_Problem set_
1: Write out the part of the logical replication post starting at "Acutally we already" and ending at "a optimization here.".
2: In the logical replication post, condense the paragraph that opens with "Acutally we already has a RelationSyncCache" into a shorter version that keeps its main facts.

_Extracted text_
▼▼▼

Re: Reduce useless changes before reassembly during logical replication

Andy Fan Thu, 22 Feb 2024 00:37:30 -0800

Hi, 
>
> This is all true but note that in successful cases (where the table is
> published) all the work done by FilterByTable(accessing caches,
> transaction-related stuff) can add noticeable overhead as anyway we do
> that later in pgoutput_change(). I think I gave the same comment
> earlier as well but didn't see any satisfactory answer or performance
> data for successful cases to back this proposal.


I did some benchmark yesterday at [1] and found it adds 20% cpu time.
then come out a basic idea, I think it deserves a share. "transaction
related stuff" comes from the syscache/systable access except the
HistorySansphot. and the syscache is required in the following
sistuations: 

1. relfilenode (from wal) -> relid.
2. relid -> namespaceid (to check if the relid is a toast relation).
3. if toast, get its origianl relid.
4. access the data from pg_publication_tables.
5. see if the relid is a partition, if yes, we may get its root
relation.

Acutally we already has a RelationSyncCache for #4, and it *only* need
to access syscache when replicate_valid is false, I think this case
should be rare, but the caller doesn't know it, so the caller must
prepare the transaction stuff in advance even in the most case they are
not used. So I think we can get a optimization here.

▲▲▲

_Dataset_
▼▼▼

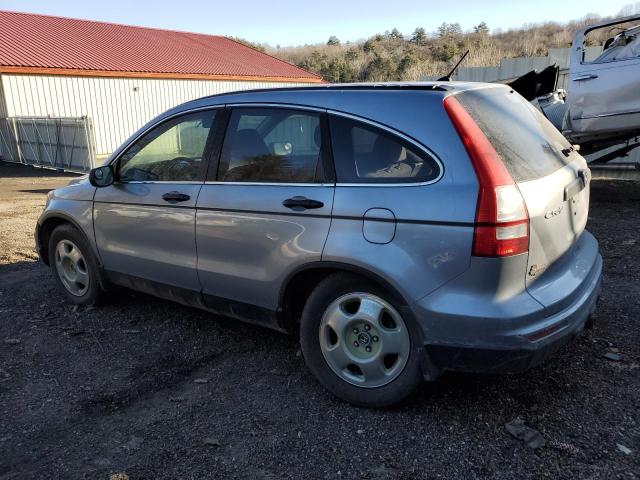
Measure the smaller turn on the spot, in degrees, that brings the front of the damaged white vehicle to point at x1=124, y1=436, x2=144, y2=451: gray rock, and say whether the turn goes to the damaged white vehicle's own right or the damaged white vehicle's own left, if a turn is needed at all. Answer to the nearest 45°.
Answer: approximately 90° to the damaged white vehicle's own right

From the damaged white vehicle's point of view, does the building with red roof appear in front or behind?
behind

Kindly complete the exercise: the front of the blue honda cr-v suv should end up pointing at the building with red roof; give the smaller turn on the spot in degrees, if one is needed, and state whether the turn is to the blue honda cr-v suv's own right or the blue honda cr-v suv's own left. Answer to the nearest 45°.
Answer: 0° — it already faces it

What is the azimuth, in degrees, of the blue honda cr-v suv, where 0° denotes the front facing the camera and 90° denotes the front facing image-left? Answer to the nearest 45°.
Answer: approximately 135°

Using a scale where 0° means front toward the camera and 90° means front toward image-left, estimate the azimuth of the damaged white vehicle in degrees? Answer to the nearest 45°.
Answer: approximately 270°

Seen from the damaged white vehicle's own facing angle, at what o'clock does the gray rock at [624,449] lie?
The gray rock is roughly at 3 o'clock from the damaged white vehicle.

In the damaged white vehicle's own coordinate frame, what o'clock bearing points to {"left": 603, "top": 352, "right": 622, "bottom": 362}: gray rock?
The gray rock is roughly at 3 o'clock from the damaged white vehicle.

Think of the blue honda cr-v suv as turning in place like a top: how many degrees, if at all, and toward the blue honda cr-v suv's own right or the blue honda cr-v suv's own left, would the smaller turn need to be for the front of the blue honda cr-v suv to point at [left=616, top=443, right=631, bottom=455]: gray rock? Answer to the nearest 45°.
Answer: approximately 180°

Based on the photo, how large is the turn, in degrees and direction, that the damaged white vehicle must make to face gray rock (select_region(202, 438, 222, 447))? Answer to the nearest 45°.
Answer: approximately 90° to its right
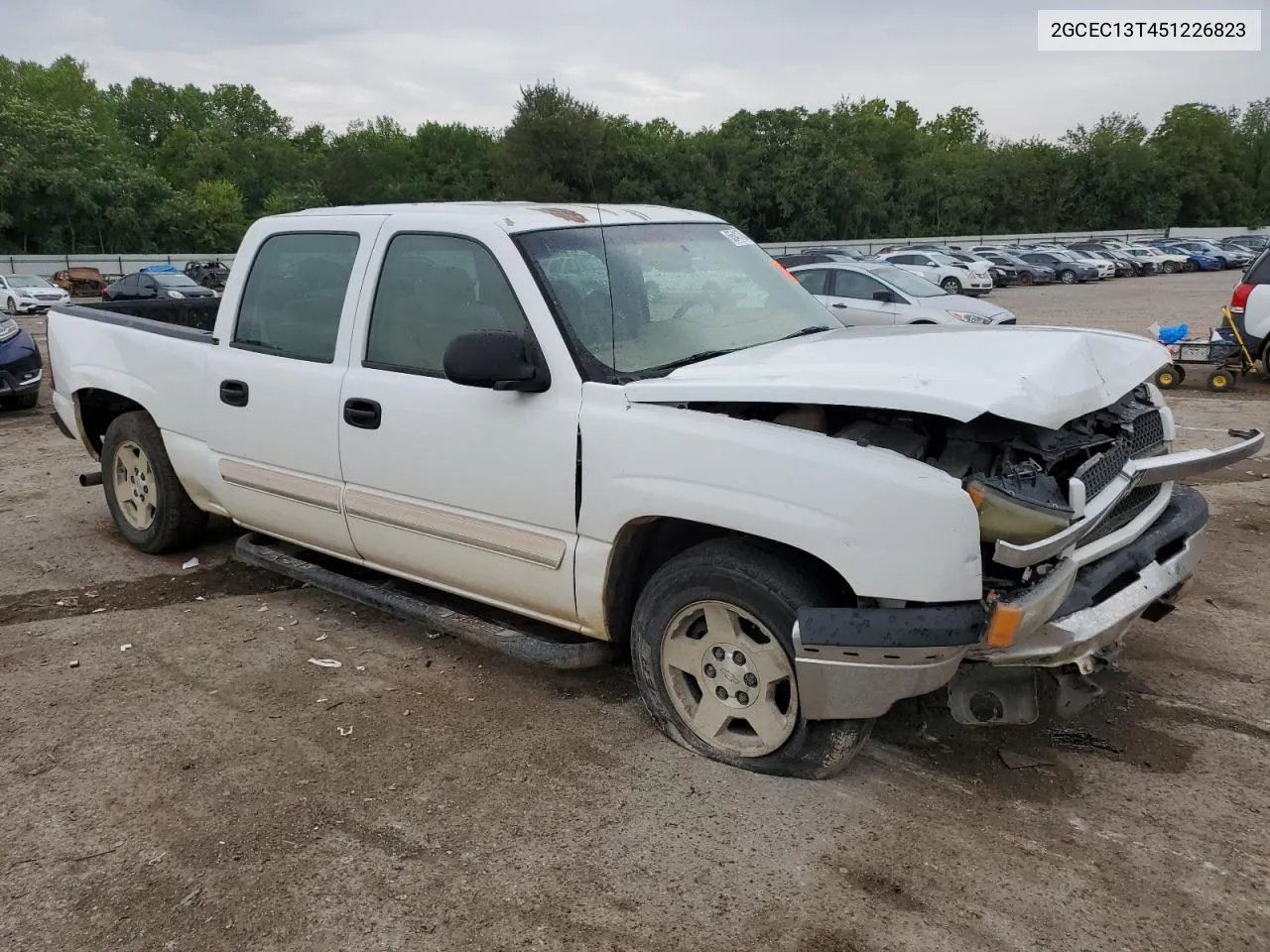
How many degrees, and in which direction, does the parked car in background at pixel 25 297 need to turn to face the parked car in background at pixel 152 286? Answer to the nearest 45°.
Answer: approximately 45° to its left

▲▲▲

_Results of the tasks_
1:
Acutally we already has a RelationSyncCache for #4, and it *only* need
to access syscache when replicate_valid is false, I think this case
should be rare, but the caller doesn't know it, so the caller must
prepare the transaction stuff in advance even in the most case they are
not used. So I think we can get a optimization here.

2: A RelationSyncCache already covers access to pg_publication_tables data. It needs the syscache only when replicate_valid is false, which should be rare. Since the caller can't know this, it must prepare the transaction stuff in advance even though it usually goes unused. This leaves room for an optimization.